For most deployments, A2A security will depend on layering protocol-level controls with operational ones: requiring signed Agent cards, managing API keys or OAuth tokens through a centralized broker, and maintaining reputation databases to record agent reliability across the environment. Over time, these practices could evolve into standardized trust registries—much like certificate authorities on the web — forming the basis for secure, auditable agent ecosystems.

Real-world A2A examples

When Google launched the A2A protocol, the company announced support from more than 50 partners, including Atlassian, Box, PayPal, SAP, and many major consultancies. Likewise, Microsoft publicly announced support for A2A in its Azure AI Foundry and Copilot Studio platforms.

Google has also touted real-world rollouts.

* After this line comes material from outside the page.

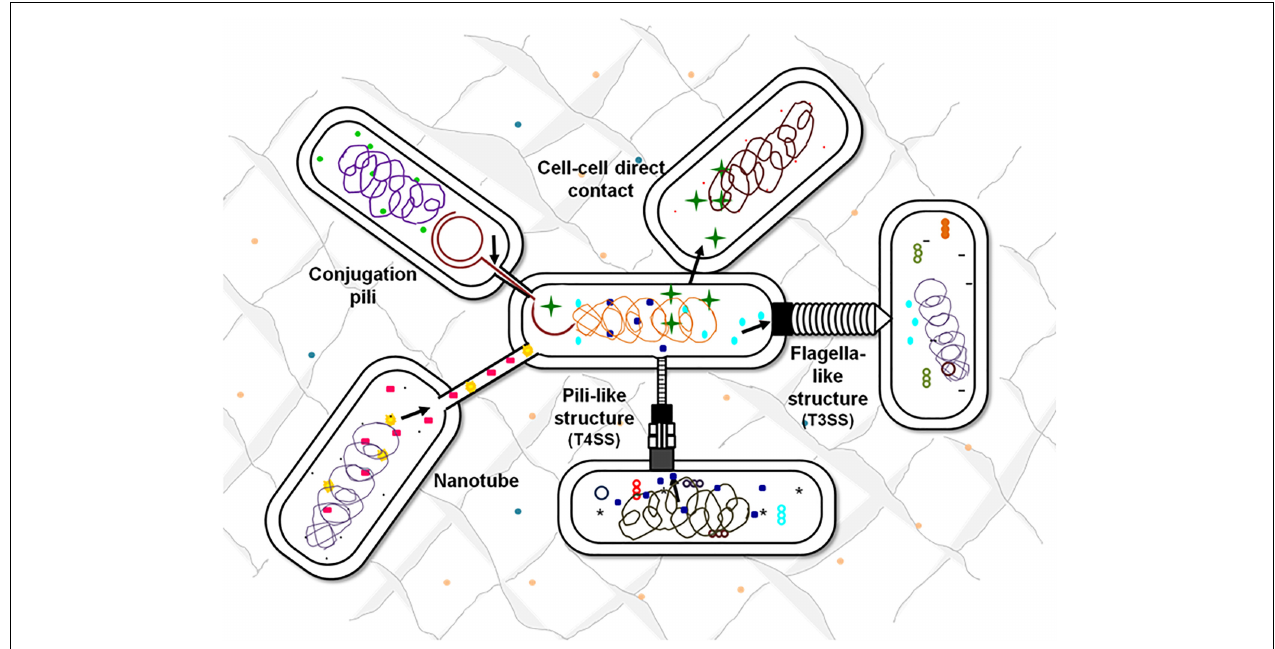
FIGURE 3 | Contact-dependent signaling mechanisms. Effector molecules can be transferred from one cell to another using contact-mediated signaling methods. Exchange of metabolites can be either through the surface appendages or can be even by direct surface contact. Flagella-like structures assembled by T3SSs, pili-based structures by T4SSs, intercellular nanotubes, and conjugation pili are the appendages-based methods that facilitate the exchange of cellular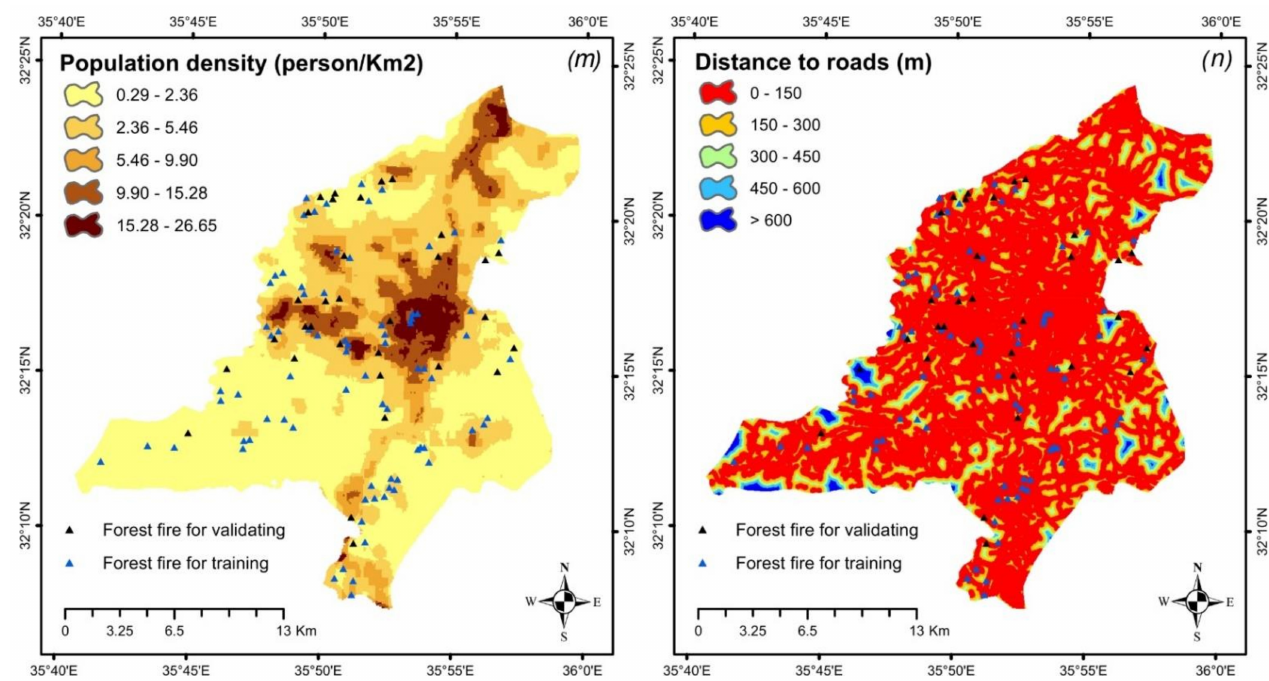
Figure 2. Factors involved in forest fire susceptibility mapping; ( a ) elevation, ( b ) slope, ( c ) aspect, ( d ) land use, ( e ) NDVI, ( f ) rainfall, ( g ) temperature, ( h ) wind speed, ( i ) radiation, ( j ) soil texture, ( k ) TWI, ( l ) distance to drainage, ( m ) population density and ( n ) distance to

For instance, Box AI Agents now coordinate with other agents across dozens of platforms via A2A-compliant endpoints. Another example: Twilio uses A2A extensions to broadcast latency information, enabling intelligent routing among agents and graceful degradation when only slower agents are available. While these examples don’t yet reflect fully documented, large-scale production deployments, they demonstrate meaningful adoption beyond the pilot phase into enterprise ecosystems.

The hope is that A2A isn’t just another AI hype protocol, but that it will become a foundational communication layer for multi-agent ecosystems. Organizations that experiment now with publishing agent cards, defining tasks, and streaming results could gain a head start if vendor-agnostic agents become a core part of automation pipelines. Adoption is still early, but the roadmap is there for a world where agents that were once isolated can now speak a common language.